## [Work to complete]
Copy the passage of the step-by-step solution that opens with "Then, calculate the" and closes with "and 'Health'), and the alternative is that it is not zero.", changing every "slope" to "gradient".

## [Text section]
Step by step solution

01

Calculate the correlation

First, you must calculate the correlation between the 'LifeExpectancy' and 'Health' variables using a statistical software. The correlation will give you an idea of the strength and direction of the linear relationship between these two variables. Also, perform a hypothesis test to find out the p-value. The null hypothesis is that the correlation is zero, and the alternative is that it is not zero.
02

Calculate the regression line

Then, calculate the regression line to predict 'LifeExpectancy' based on 'Health'. The equation will be of the form \(y = mx + c\), where \(m\) is the slope and \(c\) is the intercept. Again, use your statistical software to perform a hypothesis test for the slope. The null hypothesis is that the slope is zero (indicating no relationship between 'LifeExpectancy' and 'Health'), and the alternative is that it is not zero.

## [Data extract]
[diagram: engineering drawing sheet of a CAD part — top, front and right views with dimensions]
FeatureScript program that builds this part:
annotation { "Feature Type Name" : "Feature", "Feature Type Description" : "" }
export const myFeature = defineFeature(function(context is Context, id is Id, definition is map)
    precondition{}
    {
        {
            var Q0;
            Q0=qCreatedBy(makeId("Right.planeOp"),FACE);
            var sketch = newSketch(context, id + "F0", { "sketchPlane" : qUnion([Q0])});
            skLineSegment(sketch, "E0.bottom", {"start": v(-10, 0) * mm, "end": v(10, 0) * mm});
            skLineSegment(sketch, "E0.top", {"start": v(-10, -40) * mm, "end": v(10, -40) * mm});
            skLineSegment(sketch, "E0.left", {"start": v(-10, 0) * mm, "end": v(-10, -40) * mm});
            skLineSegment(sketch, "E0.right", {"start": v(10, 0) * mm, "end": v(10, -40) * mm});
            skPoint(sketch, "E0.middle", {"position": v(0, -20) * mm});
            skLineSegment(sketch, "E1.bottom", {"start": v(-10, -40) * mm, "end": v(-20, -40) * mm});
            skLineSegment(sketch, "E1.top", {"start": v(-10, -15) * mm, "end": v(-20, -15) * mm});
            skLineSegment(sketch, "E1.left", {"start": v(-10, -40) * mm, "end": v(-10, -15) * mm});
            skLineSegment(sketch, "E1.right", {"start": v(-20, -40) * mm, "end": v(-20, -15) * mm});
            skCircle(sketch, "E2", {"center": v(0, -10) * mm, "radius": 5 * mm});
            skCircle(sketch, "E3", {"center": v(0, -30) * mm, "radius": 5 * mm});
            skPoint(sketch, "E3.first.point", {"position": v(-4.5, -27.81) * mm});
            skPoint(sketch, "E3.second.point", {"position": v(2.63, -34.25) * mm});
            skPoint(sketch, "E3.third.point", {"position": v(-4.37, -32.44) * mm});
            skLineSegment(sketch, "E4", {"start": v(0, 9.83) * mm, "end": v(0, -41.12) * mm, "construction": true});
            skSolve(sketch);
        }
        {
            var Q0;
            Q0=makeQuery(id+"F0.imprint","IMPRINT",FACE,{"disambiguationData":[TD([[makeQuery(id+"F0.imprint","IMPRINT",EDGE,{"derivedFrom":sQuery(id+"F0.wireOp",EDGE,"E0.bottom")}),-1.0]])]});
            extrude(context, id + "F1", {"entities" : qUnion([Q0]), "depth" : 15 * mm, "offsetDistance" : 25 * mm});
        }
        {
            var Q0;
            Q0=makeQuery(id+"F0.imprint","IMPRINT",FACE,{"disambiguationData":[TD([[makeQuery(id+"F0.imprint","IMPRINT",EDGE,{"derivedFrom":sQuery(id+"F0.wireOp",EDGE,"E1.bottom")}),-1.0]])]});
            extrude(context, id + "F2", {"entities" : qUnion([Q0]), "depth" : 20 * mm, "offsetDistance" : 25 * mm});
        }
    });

## [Answer section]
Then, calculate the regression line to predict 'LifeExpectancy' based on 'Health'. The equation will be of the form \(y = mx + c\), where \(m\) is the gradient and \(c\) is the intercept. Again, use your statistical software to perform a hypothesis test for the gradient. The null hypothesis is that the gradient is zero (indicating no relationship between 'LifeExpectancy' and 'Health'), and the alternative is that it is not zero.